Goal of the exercise: Scan the records beneath this line for the line holding "left shoulder: (1101, 811)" and the line holding "left eye: (1439, 664)", then transcribe exactly those two and all lines between.

<<<<

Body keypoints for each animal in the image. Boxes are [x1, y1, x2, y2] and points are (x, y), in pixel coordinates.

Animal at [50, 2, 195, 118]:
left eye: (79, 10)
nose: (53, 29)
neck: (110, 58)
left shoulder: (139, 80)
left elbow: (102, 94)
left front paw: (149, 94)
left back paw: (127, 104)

>>>>
<<<<

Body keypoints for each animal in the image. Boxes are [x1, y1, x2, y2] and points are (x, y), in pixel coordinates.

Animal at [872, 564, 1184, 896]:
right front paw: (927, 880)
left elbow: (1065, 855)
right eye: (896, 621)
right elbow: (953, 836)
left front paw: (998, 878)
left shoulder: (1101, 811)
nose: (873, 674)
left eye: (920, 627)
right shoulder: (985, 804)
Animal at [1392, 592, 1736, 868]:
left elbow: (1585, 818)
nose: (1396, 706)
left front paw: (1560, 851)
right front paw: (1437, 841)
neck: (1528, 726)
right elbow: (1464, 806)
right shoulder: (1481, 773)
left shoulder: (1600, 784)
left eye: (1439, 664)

>>>>

Answer to the problem:
left shoulder: (1101, 811)
nose: (873, 674)
left eye: (920, 627)
right shoulder: (985, 804)
Animal at [1392, 592, 1736, 868]:
left elbow: (1585, 818)
nose: (1396, 706)
left front paw: (1560, 851)
right front paw: (1437, 841)
neck: (1528, 726)
right elbow: (1464, 806)
right shoulder: (1481, 773)
left shoulder: (1600, 784)
left eye: (1439, 664)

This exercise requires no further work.